• Stated goal: Please reproduce the entries beginning at the line that has "pose: elev=275.3 azim=70.2" and stopping after the line that has "Dot at: (387, 257)", substituting "distance" for every "dist" and leaving everything else unchanged.
━━━━━ Records provided ━━━━━
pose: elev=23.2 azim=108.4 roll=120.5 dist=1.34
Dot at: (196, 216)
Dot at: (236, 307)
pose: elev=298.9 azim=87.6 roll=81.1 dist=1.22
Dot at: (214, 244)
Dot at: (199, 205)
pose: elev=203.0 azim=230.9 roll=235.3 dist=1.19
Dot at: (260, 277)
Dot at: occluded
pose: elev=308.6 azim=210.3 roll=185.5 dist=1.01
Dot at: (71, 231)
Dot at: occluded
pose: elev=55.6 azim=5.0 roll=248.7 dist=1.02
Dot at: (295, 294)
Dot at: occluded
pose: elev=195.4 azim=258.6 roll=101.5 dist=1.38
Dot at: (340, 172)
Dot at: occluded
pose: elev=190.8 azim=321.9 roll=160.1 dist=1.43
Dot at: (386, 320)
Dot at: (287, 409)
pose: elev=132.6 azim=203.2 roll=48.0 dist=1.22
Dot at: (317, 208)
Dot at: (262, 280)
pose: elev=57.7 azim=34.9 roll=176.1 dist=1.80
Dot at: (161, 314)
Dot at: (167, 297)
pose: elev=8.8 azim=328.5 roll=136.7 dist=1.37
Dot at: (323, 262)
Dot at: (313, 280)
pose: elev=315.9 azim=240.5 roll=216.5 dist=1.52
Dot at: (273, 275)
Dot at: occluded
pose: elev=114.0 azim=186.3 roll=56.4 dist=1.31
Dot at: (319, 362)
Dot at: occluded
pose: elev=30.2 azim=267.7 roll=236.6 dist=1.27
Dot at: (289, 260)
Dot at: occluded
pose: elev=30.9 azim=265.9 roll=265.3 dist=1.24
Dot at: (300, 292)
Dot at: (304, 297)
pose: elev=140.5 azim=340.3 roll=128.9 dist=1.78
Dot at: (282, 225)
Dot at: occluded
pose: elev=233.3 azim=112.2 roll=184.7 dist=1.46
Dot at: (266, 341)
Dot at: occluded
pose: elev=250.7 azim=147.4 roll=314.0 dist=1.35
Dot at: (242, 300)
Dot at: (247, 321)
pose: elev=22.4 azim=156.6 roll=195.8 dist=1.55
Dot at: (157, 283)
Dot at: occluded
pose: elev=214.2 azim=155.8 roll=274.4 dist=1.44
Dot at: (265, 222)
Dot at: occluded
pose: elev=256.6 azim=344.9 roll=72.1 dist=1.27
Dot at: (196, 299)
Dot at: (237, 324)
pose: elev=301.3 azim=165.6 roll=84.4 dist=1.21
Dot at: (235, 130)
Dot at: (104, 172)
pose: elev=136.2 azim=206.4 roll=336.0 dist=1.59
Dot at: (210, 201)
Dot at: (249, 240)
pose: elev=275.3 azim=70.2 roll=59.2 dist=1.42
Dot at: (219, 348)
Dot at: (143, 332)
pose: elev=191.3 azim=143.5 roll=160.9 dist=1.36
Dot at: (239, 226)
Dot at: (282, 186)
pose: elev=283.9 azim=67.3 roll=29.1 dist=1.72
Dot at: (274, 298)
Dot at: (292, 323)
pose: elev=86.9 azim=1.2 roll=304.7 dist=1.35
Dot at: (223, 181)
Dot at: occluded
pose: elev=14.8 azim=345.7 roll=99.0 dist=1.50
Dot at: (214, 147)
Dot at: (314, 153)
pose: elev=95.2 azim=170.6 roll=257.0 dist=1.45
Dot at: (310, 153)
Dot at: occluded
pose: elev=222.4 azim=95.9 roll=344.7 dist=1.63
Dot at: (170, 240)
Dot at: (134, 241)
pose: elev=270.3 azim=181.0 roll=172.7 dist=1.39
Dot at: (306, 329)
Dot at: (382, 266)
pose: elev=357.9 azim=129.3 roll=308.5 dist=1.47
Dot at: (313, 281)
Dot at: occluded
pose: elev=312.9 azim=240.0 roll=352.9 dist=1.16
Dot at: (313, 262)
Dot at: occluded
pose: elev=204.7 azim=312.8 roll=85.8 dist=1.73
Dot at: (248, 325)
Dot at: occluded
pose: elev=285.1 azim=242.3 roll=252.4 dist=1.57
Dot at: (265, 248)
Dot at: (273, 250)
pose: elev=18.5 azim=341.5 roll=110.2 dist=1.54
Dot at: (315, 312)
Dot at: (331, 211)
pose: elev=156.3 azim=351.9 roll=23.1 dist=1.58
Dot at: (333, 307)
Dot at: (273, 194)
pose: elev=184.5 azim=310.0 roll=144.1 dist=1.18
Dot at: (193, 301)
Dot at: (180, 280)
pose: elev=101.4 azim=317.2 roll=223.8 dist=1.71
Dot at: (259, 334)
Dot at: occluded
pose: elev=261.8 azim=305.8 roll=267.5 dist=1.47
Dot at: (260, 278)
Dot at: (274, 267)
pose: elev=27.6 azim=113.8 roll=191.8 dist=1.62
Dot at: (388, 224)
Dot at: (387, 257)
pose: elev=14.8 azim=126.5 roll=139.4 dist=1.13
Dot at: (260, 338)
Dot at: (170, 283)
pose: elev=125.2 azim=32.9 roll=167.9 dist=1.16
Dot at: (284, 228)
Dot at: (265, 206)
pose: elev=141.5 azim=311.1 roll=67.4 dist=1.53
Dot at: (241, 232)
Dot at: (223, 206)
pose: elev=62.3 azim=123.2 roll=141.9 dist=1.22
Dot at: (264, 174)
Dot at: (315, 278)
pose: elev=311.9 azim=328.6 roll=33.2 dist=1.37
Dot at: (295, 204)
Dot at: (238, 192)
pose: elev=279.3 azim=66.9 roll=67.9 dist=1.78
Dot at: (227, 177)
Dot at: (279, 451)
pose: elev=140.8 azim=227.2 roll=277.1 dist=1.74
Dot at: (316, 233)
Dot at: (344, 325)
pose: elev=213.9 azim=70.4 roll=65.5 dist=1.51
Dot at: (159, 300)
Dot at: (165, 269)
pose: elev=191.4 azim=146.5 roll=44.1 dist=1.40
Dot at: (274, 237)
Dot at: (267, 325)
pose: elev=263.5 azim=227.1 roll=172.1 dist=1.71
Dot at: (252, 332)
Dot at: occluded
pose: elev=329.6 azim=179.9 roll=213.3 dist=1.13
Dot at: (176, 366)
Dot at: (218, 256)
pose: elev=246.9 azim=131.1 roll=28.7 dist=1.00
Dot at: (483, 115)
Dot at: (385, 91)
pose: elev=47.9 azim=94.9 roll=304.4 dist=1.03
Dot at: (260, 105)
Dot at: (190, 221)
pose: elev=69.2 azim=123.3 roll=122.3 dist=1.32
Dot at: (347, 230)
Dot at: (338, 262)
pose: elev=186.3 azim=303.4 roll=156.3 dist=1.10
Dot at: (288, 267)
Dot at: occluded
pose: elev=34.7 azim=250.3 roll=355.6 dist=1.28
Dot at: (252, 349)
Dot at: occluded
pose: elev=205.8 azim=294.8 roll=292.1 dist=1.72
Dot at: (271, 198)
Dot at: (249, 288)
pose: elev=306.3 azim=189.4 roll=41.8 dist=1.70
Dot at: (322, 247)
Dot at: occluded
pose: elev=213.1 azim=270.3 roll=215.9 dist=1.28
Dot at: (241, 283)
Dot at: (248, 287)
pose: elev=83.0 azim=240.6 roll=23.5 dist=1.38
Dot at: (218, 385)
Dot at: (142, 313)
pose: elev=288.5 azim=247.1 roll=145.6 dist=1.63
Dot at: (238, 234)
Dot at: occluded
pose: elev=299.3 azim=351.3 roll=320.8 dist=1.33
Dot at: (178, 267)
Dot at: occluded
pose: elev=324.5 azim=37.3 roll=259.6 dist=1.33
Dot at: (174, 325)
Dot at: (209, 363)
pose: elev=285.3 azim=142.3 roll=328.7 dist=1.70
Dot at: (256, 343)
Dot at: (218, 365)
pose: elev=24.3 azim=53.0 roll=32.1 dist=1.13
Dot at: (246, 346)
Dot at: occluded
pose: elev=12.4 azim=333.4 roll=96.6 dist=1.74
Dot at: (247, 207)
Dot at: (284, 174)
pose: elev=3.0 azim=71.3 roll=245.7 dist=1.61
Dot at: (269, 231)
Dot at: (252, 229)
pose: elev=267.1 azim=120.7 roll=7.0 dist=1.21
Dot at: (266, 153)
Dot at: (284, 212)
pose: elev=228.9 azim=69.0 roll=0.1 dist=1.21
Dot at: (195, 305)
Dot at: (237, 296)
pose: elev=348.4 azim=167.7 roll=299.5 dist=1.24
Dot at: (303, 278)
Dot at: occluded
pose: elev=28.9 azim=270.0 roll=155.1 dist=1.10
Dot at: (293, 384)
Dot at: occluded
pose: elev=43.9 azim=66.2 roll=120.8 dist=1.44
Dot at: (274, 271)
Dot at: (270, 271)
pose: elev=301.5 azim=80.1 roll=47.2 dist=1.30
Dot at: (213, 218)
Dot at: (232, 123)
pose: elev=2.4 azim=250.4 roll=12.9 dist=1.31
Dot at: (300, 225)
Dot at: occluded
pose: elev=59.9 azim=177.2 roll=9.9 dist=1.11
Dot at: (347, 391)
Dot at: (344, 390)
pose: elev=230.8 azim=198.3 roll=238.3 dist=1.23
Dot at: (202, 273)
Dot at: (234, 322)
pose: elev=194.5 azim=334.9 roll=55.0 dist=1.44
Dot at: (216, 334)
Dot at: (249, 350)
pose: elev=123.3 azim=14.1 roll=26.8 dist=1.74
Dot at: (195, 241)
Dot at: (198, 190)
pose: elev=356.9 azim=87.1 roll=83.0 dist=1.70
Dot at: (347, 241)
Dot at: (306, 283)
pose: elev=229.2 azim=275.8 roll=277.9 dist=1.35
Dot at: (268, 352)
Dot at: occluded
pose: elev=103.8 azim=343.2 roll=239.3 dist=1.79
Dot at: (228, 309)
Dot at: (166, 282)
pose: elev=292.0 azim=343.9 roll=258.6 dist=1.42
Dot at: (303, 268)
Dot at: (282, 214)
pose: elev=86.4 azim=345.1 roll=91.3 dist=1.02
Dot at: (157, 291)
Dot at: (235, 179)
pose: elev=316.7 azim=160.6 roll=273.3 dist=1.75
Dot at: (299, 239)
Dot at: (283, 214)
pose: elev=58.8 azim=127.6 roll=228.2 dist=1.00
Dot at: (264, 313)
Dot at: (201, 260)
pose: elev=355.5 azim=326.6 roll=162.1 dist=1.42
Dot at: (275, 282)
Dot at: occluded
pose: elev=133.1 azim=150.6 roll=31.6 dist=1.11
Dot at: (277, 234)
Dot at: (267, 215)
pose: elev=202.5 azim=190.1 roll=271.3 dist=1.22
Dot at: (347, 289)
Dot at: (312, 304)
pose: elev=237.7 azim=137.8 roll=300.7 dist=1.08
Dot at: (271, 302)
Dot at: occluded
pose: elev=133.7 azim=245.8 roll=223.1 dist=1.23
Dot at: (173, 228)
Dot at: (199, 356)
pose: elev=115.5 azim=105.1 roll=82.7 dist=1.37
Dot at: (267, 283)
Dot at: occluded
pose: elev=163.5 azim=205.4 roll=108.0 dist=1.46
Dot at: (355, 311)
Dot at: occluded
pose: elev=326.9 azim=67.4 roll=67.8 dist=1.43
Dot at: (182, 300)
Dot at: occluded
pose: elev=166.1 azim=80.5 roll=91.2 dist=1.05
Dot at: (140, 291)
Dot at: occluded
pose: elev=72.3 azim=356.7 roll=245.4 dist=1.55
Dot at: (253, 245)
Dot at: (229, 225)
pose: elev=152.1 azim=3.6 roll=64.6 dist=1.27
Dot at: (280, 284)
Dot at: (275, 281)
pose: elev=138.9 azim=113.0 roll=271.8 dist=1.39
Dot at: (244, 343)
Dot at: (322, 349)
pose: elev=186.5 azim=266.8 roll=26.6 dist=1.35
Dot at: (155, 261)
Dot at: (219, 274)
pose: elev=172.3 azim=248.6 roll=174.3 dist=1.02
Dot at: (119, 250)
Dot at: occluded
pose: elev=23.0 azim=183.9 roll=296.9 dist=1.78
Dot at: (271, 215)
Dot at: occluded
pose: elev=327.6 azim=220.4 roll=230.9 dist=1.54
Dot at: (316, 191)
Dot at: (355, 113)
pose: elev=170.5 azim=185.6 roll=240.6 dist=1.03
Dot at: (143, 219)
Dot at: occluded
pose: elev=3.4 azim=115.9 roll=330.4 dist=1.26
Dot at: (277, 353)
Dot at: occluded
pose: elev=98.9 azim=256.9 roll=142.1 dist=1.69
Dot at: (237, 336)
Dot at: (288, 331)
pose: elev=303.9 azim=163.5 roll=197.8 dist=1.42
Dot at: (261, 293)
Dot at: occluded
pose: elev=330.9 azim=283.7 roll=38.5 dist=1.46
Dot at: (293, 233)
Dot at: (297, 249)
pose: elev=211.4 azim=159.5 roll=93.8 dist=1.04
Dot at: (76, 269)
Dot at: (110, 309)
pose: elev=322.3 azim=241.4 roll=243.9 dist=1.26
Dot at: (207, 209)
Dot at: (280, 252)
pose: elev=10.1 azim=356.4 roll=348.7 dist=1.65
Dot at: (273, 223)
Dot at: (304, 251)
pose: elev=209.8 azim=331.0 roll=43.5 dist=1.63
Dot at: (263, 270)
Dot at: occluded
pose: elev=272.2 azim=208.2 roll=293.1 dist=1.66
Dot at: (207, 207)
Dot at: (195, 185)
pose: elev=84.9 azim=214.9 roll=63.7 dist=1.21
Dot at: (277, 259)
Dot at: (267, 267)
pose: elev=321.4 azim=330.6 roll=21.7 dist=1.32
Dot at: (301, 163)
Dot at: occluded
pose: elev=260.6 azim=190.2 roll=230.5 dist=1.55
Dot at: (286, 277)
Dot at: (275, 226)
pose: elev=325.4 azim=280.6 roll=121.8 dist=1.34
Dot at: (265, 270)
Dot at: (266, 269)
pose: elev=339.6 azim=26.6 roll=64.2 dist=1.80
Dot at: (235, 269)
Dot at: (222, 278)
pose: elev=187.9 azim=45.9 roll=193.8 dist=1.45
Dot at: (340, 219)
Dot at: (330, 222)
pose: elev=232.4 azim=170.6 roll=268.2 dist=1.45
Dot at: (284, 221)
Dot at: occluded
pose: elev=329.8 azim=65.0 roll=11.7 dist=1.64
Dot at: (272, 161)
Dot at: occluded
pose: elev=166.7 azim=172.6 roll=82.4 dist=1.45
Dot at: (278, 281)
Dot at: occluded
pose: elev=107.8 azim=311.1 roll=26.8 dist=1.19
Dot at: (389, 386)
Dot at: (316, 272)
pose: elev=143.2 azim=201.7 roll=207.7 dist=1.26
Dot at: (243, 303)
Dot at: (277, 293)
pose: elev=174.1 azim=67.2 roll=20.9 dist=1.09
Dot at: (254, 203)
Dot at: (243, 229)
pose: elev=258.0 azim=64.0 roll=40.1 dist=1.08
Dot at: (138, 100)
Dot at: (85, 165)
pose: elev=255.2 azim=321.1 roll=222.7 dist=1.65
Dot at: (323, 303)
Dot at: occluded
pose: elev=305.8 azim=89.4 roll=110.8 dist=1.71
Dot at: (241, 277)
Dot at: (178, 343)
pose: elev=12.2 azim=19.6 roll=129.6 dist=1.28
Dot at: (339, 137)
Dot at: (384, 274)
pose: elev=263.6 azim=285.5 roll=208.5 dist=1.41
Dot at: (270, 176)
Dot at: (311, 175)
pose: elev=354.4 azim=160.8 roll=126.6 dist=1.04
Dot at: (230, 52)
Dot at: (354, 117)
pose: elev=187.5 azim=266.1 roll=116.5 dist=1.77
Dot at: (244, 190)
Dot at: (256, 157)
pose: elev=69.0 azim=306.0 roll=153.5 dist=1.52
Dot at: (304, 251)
━━━━━
• Response:
pose: elev=275.3 azim=70.2 roll=59.2 distance=1.42
Dot at: (219, 348)
Dot at: (143, 332)
pose: elev=191.3 azim=143.5 roll=160.9 distance=1.36
Dot at: (239, 226)
Dot at: (282, 186)
pose: elev=283.9 azim=67.3 roll=29.1 distance=1.72
Dot at: (274, 298)
Dot at: (292, 323)
pose: elev=86.9 azim=1.2 roll=304.7 distance=1.35
Dot at: (223, 181)
Dot at: occluded
pose: elev=14.8 azim=345.7 roll=99.0 distance=1.50
Dot at: (214, 147)
Dot at: (314, 153)
pose: elev=95.2 azim=170.6 roll=257.0 distance=1.45
Dot at: (310, 153)
Dot at: occluded
pose: elev=222.4 azim=95.9 roll=344.7 distance=1.63
Dot at: (170, 240)
Dot at: (134, 241)
pose: elev=270.3 azim=181.0 roll=172.7 distance=1.39
Dot at: (306, 329)
Dot at: (382, 266)
pose: elev=357.9 azim=129.3 roll=308.5 distance=1.47
Dot at: (313, 281)
Dot at: occluded
pose: elev=312.9 azim=240.0 roll=352.9 distance=1.16
Dot at: (313, 262)
Dot at: occluded
pose: elev=204.7 azim=312.8 roll=85.8 distance=1.73
Dot at: (248, 325)
Dot at: occluded
pose: elev=285.1 azim=242.3 roll=252.4 distance=1.57
Dot at: (265, 248)
Dot at: (273, 250)
pose: elev=18.5 azim=341.5 roll=110.2 distance=1.54
Dot at: (315, 312)
Dot at: (331, 211)
pose: elev=156.3 azim=351.9 roll=23.1 distance=1.58
Dot at: (333, 307)
Dot at: (273, 194)
pose: elev=184.5 azim=310.0 roll=144.1 distance=1.18
Dot at: (193, 301)
Dot at: (180, 280)
pose: elev=101.4 azim=317.2 roll=223.8 distance=1.71
Dot at: (259, 334)
Dot at: occluded
pose: elev=261.8 azim=305.8 roll=267.5 distance=1.47
Dot at: (260, 278)
Dot at: (274, 267)
pose: elev=27.6 azim=113.8 roll=191.8 distance=1.62
Dot at: (388, 224)
Dot at: (387, 257)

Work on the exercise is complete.